U.S. knew of Indonesian anti-communist massacre as it unfolded

By Reuters/Tom Allard and Gayatri Suroyo   October 19, 2017 | 08:17 pm PT
U.S. knew of Indonesian anti-communist massacre as it unfolded
TThis file photo taken on January 1, 1940 shows leader of the Indonesian National Party Achmed Sukarno (1902-70) addressing a rally of 200,000 people in Macassar, demanding independence from the Netherlands. The United States government had intimate knowledge of the Indonesian army's bloody anti-communist purge in the 1960s, describing the mass killings as a "widespread slaughter", newly declassified documents have revealed. The 39 recently declassified US embassy documents cover the period from 1964-1968, at the peak of the Cold War, and uncover new details about one of the most tumultuous periods in modern Indonesian history. Photo by AFP/STR
The crackdown on communists in Indonesia led to at least 500,000 deaths and was considered one of the worst massacres in the 20th century. 

The U.S. government had intimate knowledge of the mass killing of alleged communists in Indonesia in the mid 1960s even as it failed to publicly reveal the slaughter, newly declassified U.S. documents show.

The documents also reveal that Indonesian army intermediaries told Western embassies they were considering toppling then president Sukarno less than a fortnight after the killing of six generals by rebel military personnel that sparked the bloodletting.

The murder of the generals on Sept. 30, 1965, is still widely depicted as an attempted communist coup against Sukarno.

The murders were used as a pretext for an anti-communist pogrom by Indonesia's military and Islamic groups that led to at least 500,000 deaths.

One of the worst massacres of the 20th century, the killings in 1965 and 1966 have never been officially investigated and perpetrators have never faced justice.

Indonesia, the world’s largest Muslim-majority country, still has periodic bouts of anti-communist hysteria. Last month, a meeting by human rights activists and victims of the anti-communist purge was shut down after Islamists and nationalists rioted outside the venue.

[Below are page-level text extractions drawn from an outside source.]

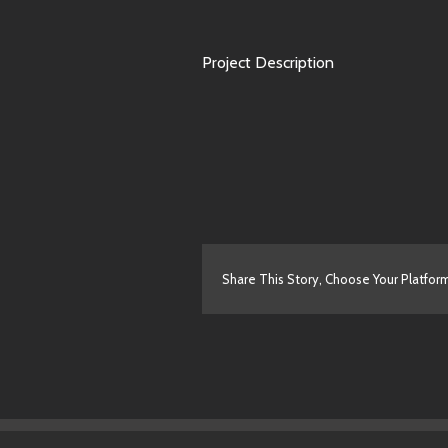
Project Description
Share This Story, Choose Your Platfor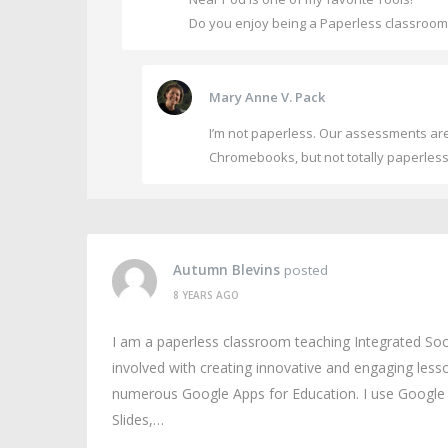
Do you enjoy being a Paperless classroo
Mary Anne V. Pack
I’m not paperless. Our assessments are 
Chromebooks, but not totally paperless.
Autumn Blevins
posted
8 YEARS AGO
I am a paperless classroom teaching Integrated Soc
involved with creating innovative and engaging less
numerous Google Apps for Education. I use Google 
Slides,…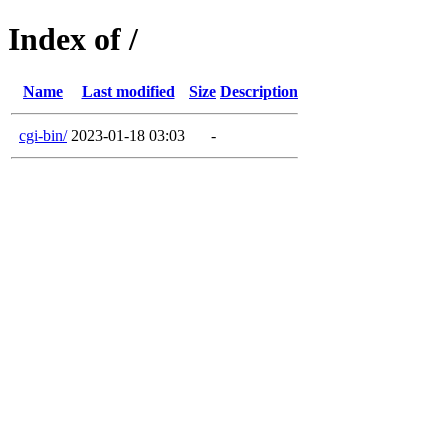
Index of /
Name
Last modified
Size
Description
cgi-bin/
2023-01-18 03:03
-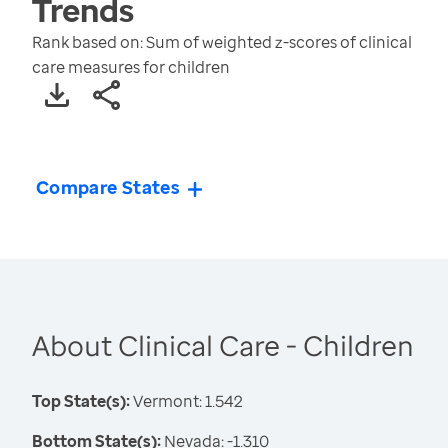
Trends
Rank based on: Sum of weighted z-scores of clinical
care measures for children
Compare States
About Clinical Care - Children
Top State(s):
Vermont: 1.542
Bottom State(s):
Nevada: -1.310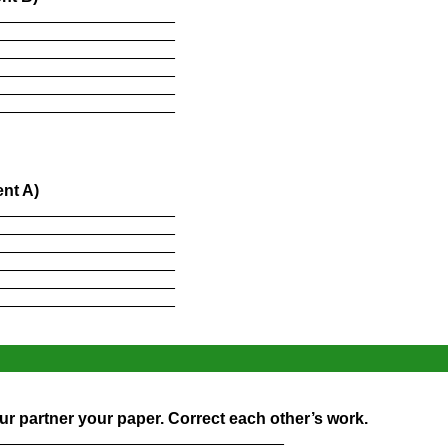
____________________
____________________
____________________
____________________
____________________
____________________
nt A)
____________________
____________________
____________________
____________________
____________________
____________________
r partner your paper. Correct each other’s work.
________________________________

One cable from the U.S. embassy in Jakarta to the Department of State, written three months after members of the communist party, the PKI, were first targeted, said there were "an estimated 100,000 PKI deaths".

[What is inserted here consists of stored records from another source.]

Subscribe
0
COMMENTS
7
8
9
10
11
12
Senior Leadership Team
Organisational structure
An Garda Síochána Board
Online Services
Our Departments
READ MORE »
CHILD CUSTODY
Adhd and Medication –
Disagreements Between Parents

In Medan, on the island of Sumatra, clerics from the Muslim group Muhammadiyah urged members to kill communists, according to a telegram from the U.S. consul.

"‘Conscious’ PKI members are classified as lowest order of infidel, the shedding of whose blood is comparable to killing chicken," the consul said in one report.

Muhammadiyah youth group chairman Dahnil Anzar said the documents showed "nothing new" but such conflict should not happen again.

A U.S. consular officer in the city of Surabaya, in East Java, said in a telegram members of Ansor, the youth wing of the Nahdlatul Ulama Islamic organisation, were responsible for "widespread slaughter" and they thought killing communists was a "ticket to heaven".

“Army is quietly releasing nightly 10 to 15 prisoners to Muslims for execution,” the official in Surabaya said in another dispatch.

Abdul Rochman, secretary general of Ansor, told Reuters that the group's involvement in the killings of 1965 was a “form of self-defence”.

"(The PKI) carried out provocative activities like aggressive recruitment and went further by insulting our imams, poisoning and killing our members, burning mosques,” he said.

"We believe the NU’s reaction was relatively measured and not disproportionate.”

Indonesia’s chief security minister, Wiranto, declined to answer questions. Army deputy chief of staff, H Siburian, said he had not seen the documents so could not comment.

Concern about left-wing policies

Rochman, from NU's Ansor, said he supported any move for dialogue and reconciliation.

“We must make sure all voices are heard - NU’s voice, the victims' voices, the children of suspected communists."

Phelim Kine, deputy Asia director of Human Rights Watch, said redress for victims was "long overdue".

The U.S. embassy did not respond to requests for comment.

While the documents do not solve the mystery of why the six generals were killed on Sept. 30, they do show that the United States and its Indonesian military allies were deeply concerned about Sukarno's left-wing policies and ties to the communists.

Then U.S. ambassador Marshall Green wrote on Oct. 12, 1965, that the army had approached western embassies through an "intermediary" and said they were considering a “quick move” to overthrow Sukarno, although no final decision was made.

In the event of such a coup, Green says the United States could help with “anything from covert operations and assistance transport, money, communications equipment, or arms".

In January 1967, Major General Sjarif Thajeb told a U.S. embassy official Sukarno planned to accuse foreigners and their "little army friends" of orchestrating the Sept. 30 killings. The president's plan had galvanized the military "hawks" to oust Sukarno “by March".

Army general Suharto became acting president in March, ushering in three decades of military dictatorship.